A study of elite mobility in Britain

Project Outline

The main objective of our project is investigating the lack of social mobility into Britain’s elites. The study of elite mobility is important for several reasons. In market based liberal democracies the hope is that people earn their positions at the top of the society through talent and hard work – not simply through the families they are born into. Closed elites miss out on talent from the wider population, and become detached from the people they are intended to serve. They are less effective as a result. Some argue that lack of elite mobility ultimately leads to greater societal division. 

The study of elites in Britain has, however, up to now suffered from a number of limitations. The general finding is that a high degree of social closure prevails. But there is no accepted or consistent way of defining who our elites are; far more has been revealed about their educational backgrounds than about their social origins; and little is known about how the degree of closure varies from elite to elite or about how exactly closure operates. 

This project has two more specific aims.

We aim to establish a clear rationale for determining who our elites are. Up to now elites have been chosen in a haphazard way. Political and judicial elites have been regularly studied, while other elites – e.g. in science and technology or in finance have been largely neglected. Some elites could be significantly more open and recruited in more meritocratic ways than others. 

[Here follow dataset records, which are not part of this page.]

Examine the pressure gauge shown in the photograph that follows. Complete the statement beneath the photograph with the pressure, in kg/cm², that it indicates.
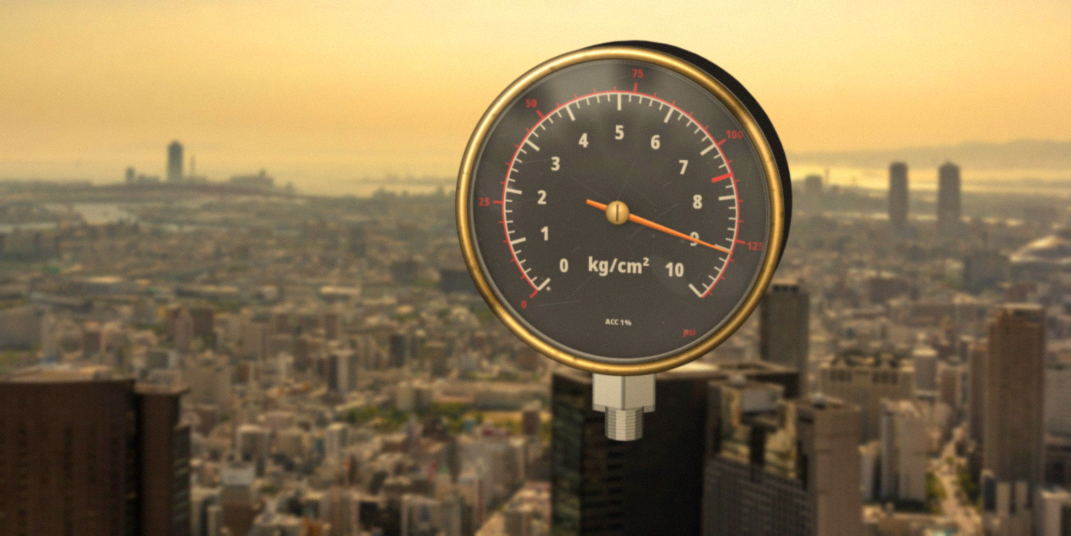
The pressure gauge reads 9 kg/cm²
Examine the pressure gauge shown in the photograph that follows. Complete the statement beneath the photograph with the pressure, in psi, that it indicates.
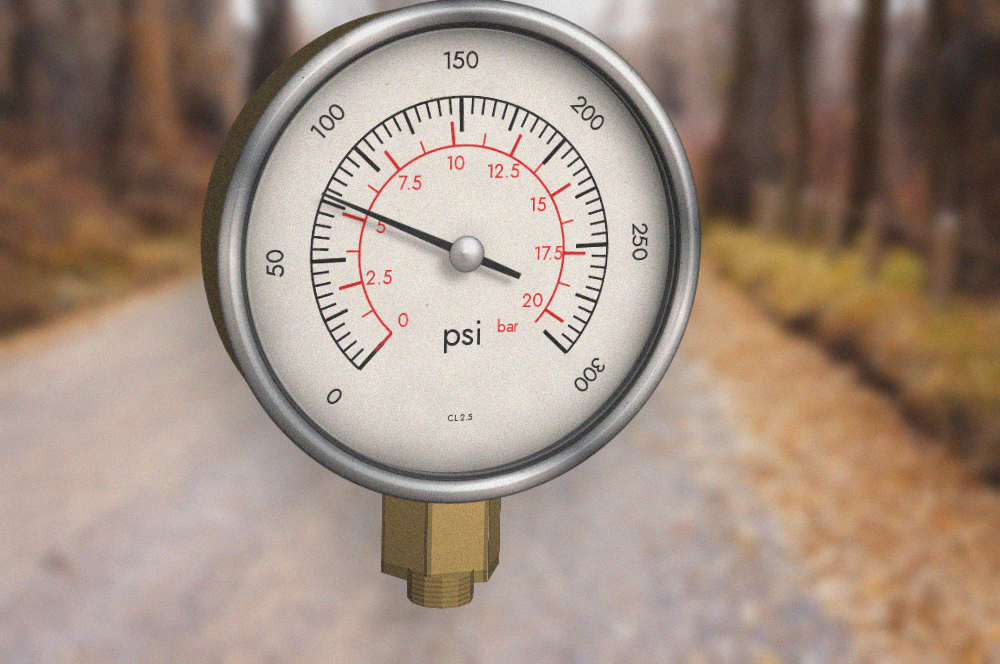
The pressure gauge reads 77.5 psi
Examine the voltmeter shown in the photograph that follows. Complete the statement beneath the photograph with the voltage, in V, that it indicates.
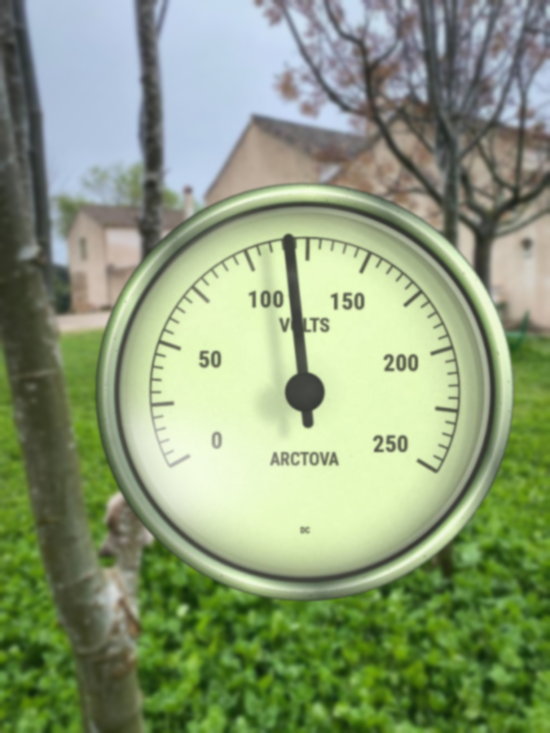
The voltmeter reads 117.5 V
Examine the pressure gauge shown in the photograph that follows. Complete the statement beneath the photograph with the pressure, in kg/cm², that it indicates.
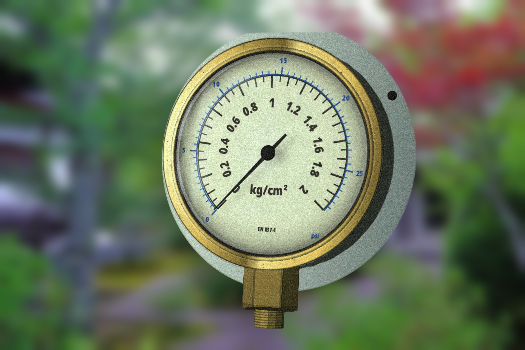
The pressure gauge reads 0 kg/cm²
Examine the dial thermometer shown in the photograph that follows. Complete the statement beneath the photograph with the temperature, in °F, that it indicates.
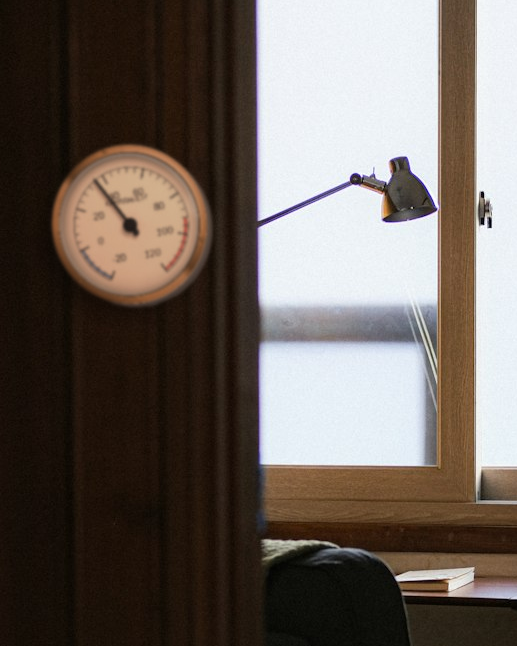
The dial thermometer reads 36 °F
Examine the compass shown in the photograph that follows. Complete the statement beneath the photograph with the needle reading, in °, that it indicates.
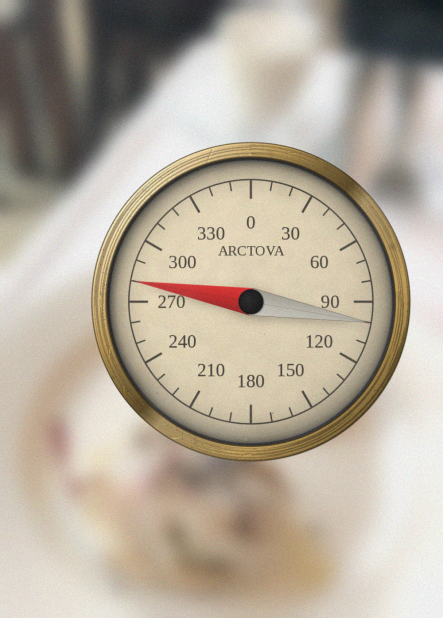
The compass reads 280 °
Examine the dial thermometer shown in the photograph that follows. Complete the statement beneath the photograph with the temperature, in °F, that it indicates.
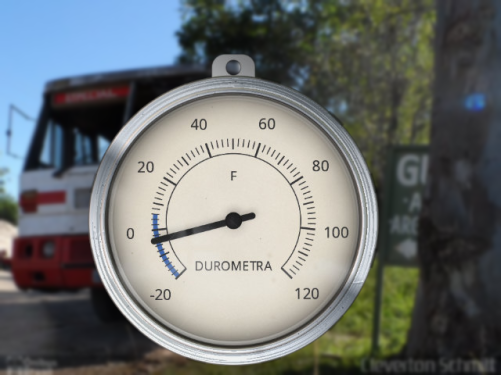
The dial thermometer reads -4 °F
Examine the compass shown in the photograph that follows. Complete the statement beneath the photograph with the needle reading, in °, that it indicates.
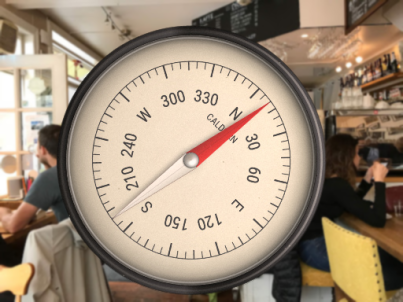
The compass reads 10 °
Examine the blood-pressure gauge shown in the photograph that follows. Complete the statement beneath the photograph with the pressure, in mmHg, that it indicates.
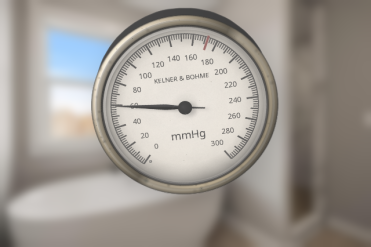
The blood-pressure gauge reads 60 mmHg
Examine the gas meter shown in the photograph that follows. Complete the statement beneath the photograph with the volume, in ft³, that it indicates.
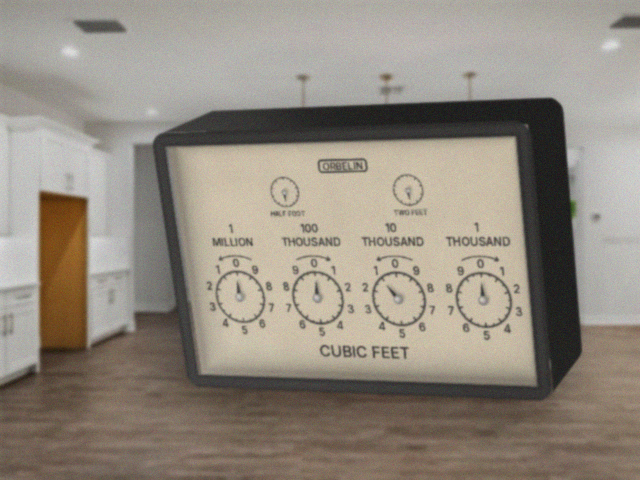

Up to now researchers have defined elites by following established institutional or organisation lines of division (e.g. Cabinet Ministers but not MPs, Judges but not Recorders) or by using the accepted sources to define them – such as, for the living, Who’s Who, or, for the dead, Who Was Who. Our project would take a deep look at how best to define elites, and would explore new and novel ways of gaining information about them by combining different modes of data collection – e.g. web scraping, online survey, etc. As a result, we will characterise elites through prosopographical methods – the construction of collective biographies of their members. This way, more reliable accounts can be produced of the social composition of different elites and in turn questions addressed of how far skewness in their recruitment results from the processes through which they are formally constituted and how far from the composition of the relevant ‘population pools’ from which their recruitment primarily occurs.